Answer these questions from the paper abstract below:
(a) What form of spatial structure is extracted from vehicles to guide reconstruction?
(b) What is the pre-training dataset called, and about how many vehicle images does it hold?
(c) On how many vehicle-based downstream tasks were the experiments run?
*** Opening of Page extract ***
AAAI Conference 2024 Conference Paper

Structural Information Guided Multimodal Pre-training for Vehicle-Centric Perception

  • Xiao Wang
  • Wentao Wu
  • Chenglong Li
  • Zhicheng Zhao
  • Zhe Chen
  • Yukai Shi
  • Jin Tang

Understanding vehicles in images is important for various applications such as intelligent transportation and self-driving system. Existing vehicle-centric works typically pre-train models on large-scale classification datasets and then fine-tune them for specific downstream tasks. However, they neglect the specific characteristics of vehicle perception in different tasks and might thus lead to sub-optimal performance. To address this issue, we propose a novel vehicle-centric pre-training framework called VehicleMAE, which incorporates the structural information including the spatial structure from vehicle profile information and the semantic structure from informative high-level natural language descriptions for effective masked vehicle appearance reconstruction. To be specific, we explicitly extract the sketch lines of vehicles as a form of the spatial structure to guide vehicle reconstruction. The more comprehensive knowledge distilled from the CLIP big model based on the similarity between the paired/unpaired vehicle image-text sample is further taken into consideration to help achieve a better understanding of vehicles. A large-scale dataset is built to pre-train our model, termed Autobot1M, which contains about 1M vehicle images and 12693 text information. Extensive experiments on four vehicle-based downstream tasks fully validated the effectiveness of our VehicleMAE. The source code and pre-trained models will be released at https://github.com/Event-AHU/VehicleMAE.
*** Close of Page extract ***
*** Opening of Records provided ***
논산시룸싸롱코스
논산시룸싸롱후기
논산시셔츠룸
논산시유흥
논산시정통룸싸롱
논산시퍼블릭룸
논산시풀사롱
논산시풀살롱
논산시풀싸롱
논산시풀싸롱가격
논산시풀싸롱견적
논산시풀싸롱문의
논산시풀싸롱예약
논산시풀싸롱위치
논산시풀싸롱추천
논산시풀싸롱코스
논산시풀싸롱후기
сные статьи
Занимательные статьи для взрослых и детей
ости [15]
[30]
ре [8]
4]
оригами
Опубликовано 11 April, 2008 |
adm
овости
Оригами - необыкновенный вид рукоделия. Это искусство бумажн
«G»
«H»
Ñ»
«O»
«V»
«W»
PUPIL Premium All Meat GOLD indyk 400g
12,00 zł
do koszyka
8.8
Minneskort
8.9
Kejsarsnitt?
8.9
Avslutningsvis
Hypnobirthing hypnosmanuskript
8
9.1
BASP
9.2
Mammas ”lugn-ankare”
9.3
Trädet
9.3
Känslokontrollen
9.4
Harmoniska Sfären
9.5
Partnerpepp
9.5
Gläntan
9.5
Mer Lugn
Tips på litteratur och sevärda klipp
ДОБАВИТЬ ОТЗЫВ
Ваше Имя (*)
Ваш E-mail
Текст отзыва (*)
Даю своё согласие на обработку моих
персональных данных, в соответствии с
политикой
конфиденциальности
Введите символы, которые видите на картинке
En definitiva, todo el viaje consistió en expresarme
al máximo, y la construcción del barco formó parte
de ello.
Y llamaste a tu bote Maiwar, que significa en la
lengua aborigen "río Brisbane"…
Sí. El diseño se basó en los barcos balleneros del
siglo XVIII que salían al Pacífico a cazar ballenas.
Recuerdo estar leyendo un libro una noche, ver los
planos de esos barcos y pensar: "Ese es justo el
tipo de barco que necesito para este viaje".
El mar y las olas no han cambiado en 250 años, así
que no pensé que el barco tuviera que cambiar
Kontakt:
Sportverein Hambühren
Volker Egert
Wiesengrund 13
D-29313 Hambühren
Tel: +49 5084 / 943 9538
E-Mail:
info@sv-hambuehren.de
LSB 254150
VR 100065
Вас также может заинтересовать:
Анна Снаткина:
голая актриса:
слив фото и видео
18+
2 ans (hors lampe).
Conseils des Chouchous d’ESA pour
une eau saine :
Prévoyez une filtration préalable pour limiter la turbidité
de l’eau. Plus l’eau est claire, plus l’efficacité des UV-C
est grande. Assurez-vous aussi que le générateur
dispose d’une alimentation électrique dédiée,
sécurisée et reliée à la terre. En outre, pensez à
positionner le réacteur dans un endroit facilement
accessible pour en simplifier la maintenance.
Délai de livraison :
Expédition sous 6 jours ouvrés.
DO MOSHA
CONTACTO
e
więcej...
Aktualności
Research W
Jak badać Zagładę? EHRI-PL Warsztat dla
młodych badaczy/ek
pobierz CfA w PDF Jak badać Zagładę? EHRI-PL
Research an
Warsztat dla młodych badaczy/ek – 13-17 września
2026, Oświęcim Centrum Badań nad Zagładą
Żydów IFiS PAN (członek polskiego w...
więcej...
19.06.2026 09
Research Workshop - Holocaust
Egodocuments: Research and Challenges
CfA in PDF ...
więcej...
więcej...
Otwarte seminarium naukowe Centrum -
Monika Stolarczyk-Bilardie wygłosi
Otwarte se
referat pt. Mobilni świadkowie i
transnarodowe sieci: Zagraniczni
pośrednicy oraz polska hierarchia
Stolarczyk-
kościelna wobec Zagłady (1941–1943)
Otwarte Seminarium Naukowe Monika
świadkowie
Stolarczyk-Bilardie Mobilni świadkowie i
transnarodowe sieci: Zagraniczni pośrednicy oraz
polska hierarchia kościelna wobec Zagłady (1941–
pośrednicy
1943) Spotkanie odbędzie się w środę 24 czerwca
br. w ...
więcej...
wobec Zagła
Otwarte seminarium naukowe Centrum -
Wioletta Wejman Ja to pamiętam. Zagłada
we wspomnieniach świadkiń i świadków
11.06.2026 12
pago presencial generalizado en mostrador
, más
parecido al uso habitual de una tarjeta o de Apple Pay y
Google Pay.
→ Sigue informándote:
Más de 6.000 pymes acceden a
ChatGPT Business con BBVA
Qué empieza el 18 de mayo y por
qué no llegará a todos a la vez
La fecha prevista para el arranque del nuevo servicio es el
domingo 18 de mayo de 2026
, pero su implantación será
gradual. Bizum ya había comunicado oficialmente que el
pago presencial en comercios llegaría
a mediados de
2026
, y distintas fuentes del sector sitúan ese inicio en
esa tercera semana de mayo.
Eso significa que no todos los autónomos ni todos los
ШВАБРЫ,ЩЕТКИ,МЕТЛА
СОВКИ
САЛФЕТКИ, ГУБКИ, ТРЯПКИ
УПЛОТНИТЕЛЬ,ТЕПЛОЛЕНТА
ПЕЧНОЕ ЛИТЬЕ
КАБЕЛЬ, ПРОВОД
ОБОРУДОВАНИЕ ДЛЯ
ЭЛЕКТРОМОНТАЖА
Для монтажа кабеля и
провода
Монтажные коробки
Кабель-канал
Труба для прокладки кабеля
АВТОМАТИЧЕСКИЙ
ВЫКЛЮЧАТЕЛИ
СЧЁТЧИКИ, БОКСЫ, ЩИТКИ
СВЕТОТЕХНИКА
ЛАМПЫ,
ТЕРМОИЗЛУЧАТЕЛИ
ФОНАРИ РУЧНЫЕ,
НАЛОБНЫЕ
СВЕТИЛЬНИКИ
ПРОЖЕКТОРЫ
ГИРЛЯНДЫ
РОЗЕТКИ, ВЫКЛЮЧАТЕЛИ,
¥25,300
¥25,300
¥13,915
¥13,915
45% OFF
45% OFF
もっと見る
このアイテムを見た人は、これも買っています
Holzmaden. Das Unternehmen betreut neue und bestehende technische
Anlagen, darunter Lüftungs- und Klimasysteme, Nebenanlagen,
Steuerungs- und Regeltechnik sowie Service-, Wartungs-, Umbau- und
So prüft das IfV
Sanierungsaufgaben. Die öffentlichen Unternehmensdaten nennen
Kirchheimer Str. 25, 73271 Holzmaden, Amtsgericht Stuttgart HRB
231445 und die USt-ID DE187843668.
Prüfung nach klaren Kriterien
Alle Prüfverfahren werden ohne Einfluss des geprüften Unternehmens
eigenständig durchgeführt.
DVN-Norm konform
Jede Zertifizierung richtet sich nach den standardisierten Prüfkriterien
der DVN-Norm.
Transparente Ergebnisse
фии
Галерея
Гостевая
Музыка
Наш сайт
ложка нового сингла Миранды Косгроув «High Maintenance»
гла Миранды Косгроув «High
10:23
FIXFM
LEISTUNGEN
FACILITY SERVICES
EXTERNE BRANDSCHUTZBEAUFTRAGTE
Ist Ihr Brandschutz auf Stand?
*** Close of Records provided ***
Result below:
(a) The sketch lines of vehicles.
(b) Autobot1M, with about 1M vehicle images.
(c) Four.